Work order
Exactly as shown, give the full listing again.

Data for processing section start

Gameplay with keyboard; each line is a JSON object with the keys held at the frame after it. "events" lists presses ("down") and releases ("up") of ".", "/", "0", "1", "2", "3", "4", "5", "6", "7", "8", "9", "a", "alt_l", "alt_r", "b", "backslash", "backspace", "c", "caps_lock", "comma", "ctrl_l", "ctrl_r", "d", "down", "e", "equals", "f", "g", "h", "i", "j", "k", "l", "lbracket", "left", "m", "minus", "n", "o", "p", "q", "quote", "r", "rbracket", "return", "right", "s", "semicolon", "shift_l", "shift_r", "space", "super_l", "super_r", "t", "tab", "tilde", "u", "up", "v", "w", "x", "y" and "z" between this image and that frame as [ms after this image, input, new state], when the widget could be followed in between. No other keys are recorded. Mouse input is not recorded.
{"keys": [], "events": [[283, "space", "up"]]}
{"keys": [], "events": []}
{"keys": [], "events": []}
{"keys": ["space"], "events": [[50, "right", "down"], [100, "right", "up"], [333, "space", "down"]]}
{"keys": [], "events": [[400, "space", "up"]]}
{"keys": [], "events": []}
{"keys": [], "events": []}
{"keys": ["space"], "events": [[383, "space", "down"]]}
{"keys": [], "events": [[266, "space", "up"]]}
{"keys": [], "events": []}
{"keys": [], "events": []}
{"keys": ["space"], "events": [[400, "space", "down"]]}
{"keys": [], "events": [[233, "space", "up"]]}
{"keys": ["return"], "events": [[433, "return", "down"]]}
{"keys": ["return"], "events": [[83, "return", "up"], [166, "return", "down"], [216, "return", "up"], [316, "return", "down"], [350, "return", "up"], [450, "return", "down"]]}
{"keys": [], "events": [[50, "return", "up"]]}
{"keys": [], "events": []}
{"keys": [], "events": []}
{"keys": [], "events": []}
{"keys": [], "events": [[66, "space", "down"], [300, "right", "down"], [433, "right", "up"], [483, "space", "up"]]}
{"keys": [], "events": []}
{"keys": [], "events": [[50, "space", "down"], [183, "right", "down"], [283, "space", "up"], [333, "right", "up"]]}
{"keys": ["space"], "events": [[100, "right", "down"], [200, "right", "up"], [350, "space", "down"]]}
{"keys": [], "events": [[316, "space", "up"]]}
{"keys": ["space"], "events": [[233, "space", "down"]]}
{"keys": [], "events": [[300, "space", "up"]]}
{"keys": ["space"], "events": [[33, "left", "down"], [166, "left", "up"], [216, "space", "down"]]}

Data for processing section end

Response box
Gameplay with keyboard; each line is a JSON object with the keys held at the frame after it. "events" lists presses ("down") and releases ("up") of ".", "/", "0", "1", "2", "3", "4", "5", "6", "7", "8", "9", "a", "alt_l", "alt_r", "b", "backslash", "backspace", "c", "caps_lock", "comma", "ctrl_l", "ctrl_r", "d", "down", "e", "equals", "f", "g", "h", "i", "j", "k", "l", "lbracket", "left", "m", "minus", "n", "o", "p", "q", "quote", "r", "rbracket", "return", "right", "s", "semicolon", "shift_l", "shift_r", "space", "super_l", "super_r", "t", "tab", "tilde", "u", "up", "v", "w", "x", "y" and "z" between this image and that frame as [ms after this image, input, new state], when the widget could be followed in between. No other keys are recorded. Mouse input is not recorded.
{"keys": [], "events": [[283, "space", "up"]]}
{"keys": [], "events": []}
{"keys": [], "events": []}
{"keys": ["space"], "events": [[50, "right", "down"], [100, "right", "up"], [333, "space", "down"]]}
{"keys": [], "events": [[400, "space", "up"]]}
{"keys": [], "events": []}
{"keys": [], "events": []}
{"keys": ["space"], "events": [[383, "space", "down"]]}
{"keys": [], "events": [[266, "space", "up"]]}
{"keys": [], "events": []}
{"keys": [], "events": []}
{"keys": ["space"], "events": [[400, "space", "down"]]}
{"keys": [], "events": [[233, "space", "up"]]}
{"keys": ["return"], "events": [[433, "return", "down"]]}
{"keys": ["return"], "events": [[83, "return", "up"], [166, "return", "down"], [216, "return", "up"], [316, "return", "down"], [350, "return", "up"], [450, "return", "down"]]}
{"keys": [], "events": [[50, "return", "up"]]}
{"keys": [], "events": []}
{"keys": [], "events": []}
{"keys": [], "events": []}
{"keys": [], "events": [[66, "space", "down"], [300, "right", "down"], [433, "right", "up"], [483, "space", "up"]]}
{"keys": [], "events": []}
{"keys": [], "events": [[50, "space", "down"], [183, "right", "down"], [283, "space", "up"], [333, "right", "up"]]}
{"keys": ["space"], "events": [[100, "right", "down"], [200, "right", "up"], [350, "space", "down"]]}
{"keys": [], "events": [[316, "space", "up"]]}
{"keys": ["space"], "events": [[233, "space", "down"]]}
{"keys": [], "events": [[300, "space", "up"]]}
{"keys": ["space"], "events": [[33, "left", "down"], [166, "left", "up"], [216, "space", "down"]]}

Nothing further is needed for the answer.